How I Used 3D for a Traditional Painting Job
I have a very close relationship with libraries. The Robert W. Rowe Public Library, in Sheridan, IL has considered me their "resident artist" since I was in high school. Whenever they have a project in mind that requires a bit of creative flair, no matter the medium, they usually call me up. This has included a 4 x 4' signboard with a face-shaped whole in the middle, that I've painted to go with each of their Summer Reading Program themes since 2006. I've designed their logo, taught a comic book class, and created branding material and video backdrops for their 20th anniversary.
I have been friends with most of the employees that have come and gone through the years, one of which led me to the project I'm working on now. Kristin worked at RWR for a short stint before moving to the Plainfield Public Library. Less than a year later, I received an email from her, asking if I'd be interested in painting a book drop from the children's section at the Plainfield library. She introduced me to Veronica, the head of the department, and together we came up with a really fun idea.
With Veronica's whimsical ideas, including treehouses, rockets, and forest animals, I drafted a design that would take advantage of the three-dimensional box.

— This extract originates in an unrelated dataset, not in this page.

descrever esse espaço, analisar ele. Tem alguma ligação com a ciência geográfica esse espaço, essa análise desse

I've always been a fan of illustrations that reveal more and more the longer you look at them. When I'm drawing a scene, I can't help but concentrate on the details and usually this ends up as hidden things the viewer doesn't even notice the first time they see it.

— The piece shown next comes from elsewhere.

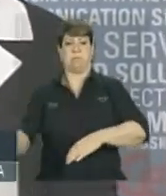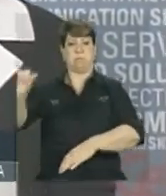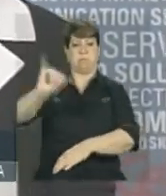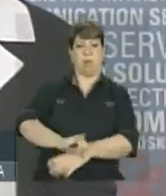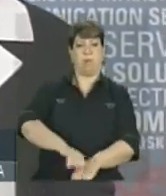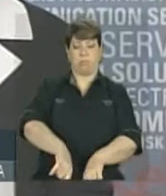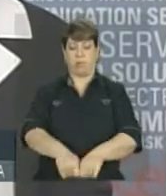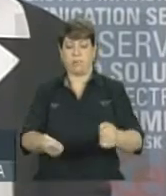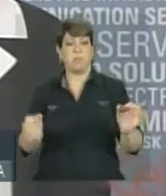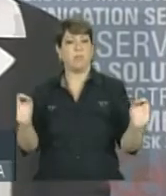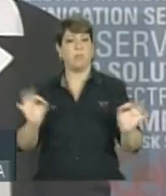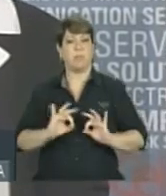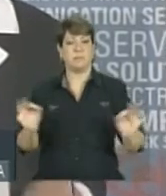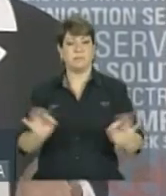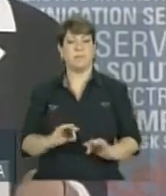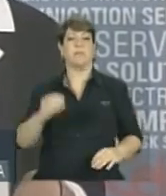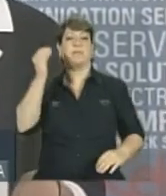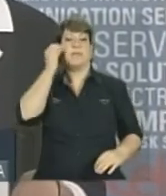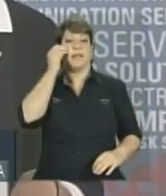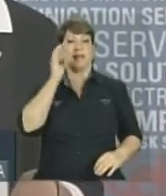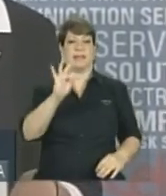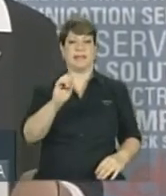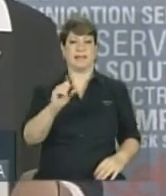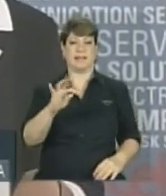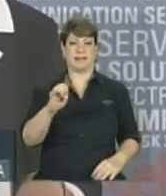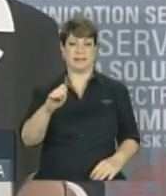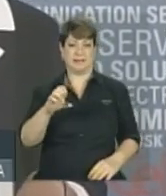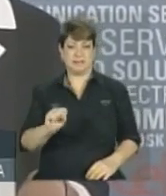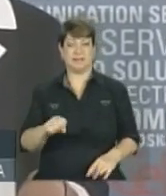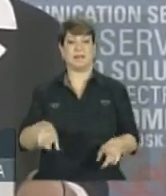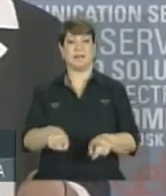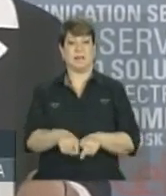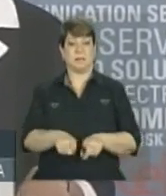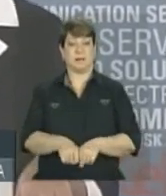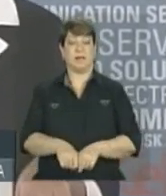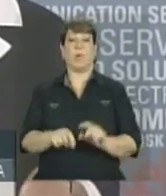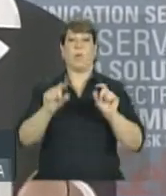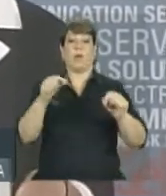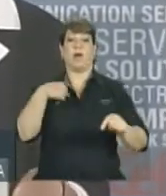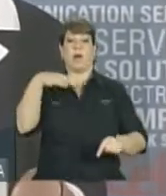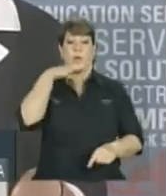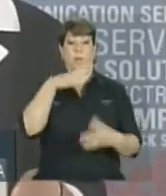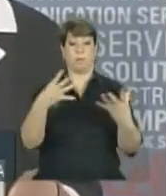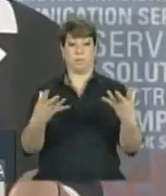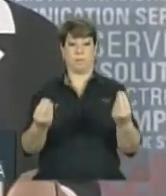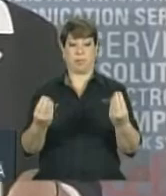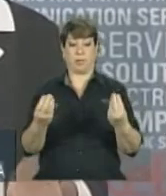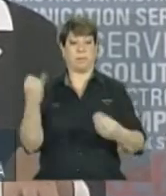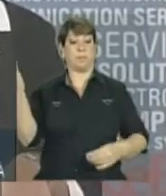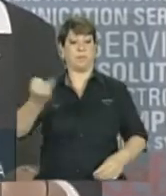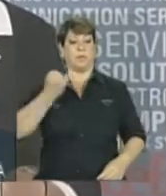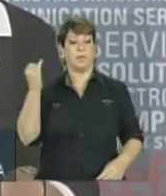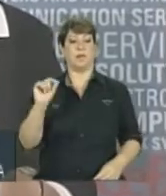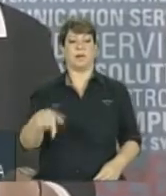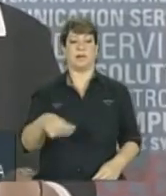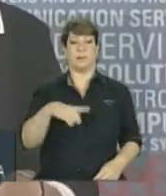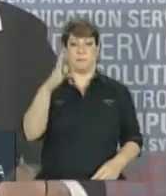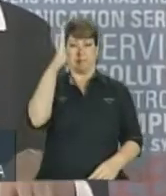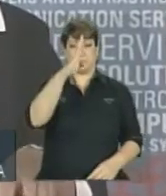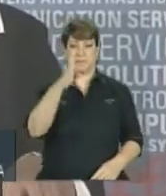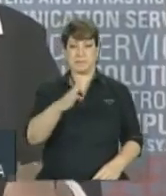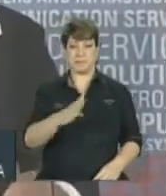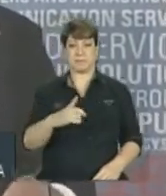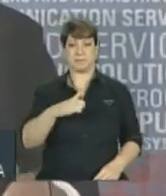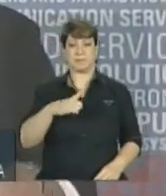características, o que eu considero muito importante foi que o Brasil e a Alemanha reiteraram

I loved the imagery I got as we talked through ideas. I thought about my childhood and the rather impressive imaginations my friends and I had as kids. I took the treehouse idea and designed a big tree, with a spiral staircase running up the trunk, to a house sitting in the middle of its branches. Instead of leaves, the branches are made of paper and hundreds of books are stacked beneath the roots. But the treehouse of my imagination couldn't stop there. In each of it's branches is a new adventure: a rocket blasting off, a platform in the canopy for viewing the stars, a hammock, and of course, a giant tree swing.
The dilemma I ran into was drawing the same tree, with all the stuff inside, from four different views. The solution? Create the tree in 3D. Not only could I easily tweak the branches into the best silhouette, but once I had the tree I was happy with, I immediately had a reference to use from every direction.
Here's the tree on a turntable. I added a square underneath, to help line it up from each direction. This type of animation is called a "playblast". It's rendered quickly, without any textures or lighting.
Here's a screen shot from each cardinal direction:
And, finally, the sketches I created using the 3D reference. Not only did it make my life a lot easier, but I have to admit, incorporating 3D was a (dorky) pleasure.
I'm about halfway through the actual painting now. I'll be sure to post the final product when I'm finished. Hopefully by mid-May.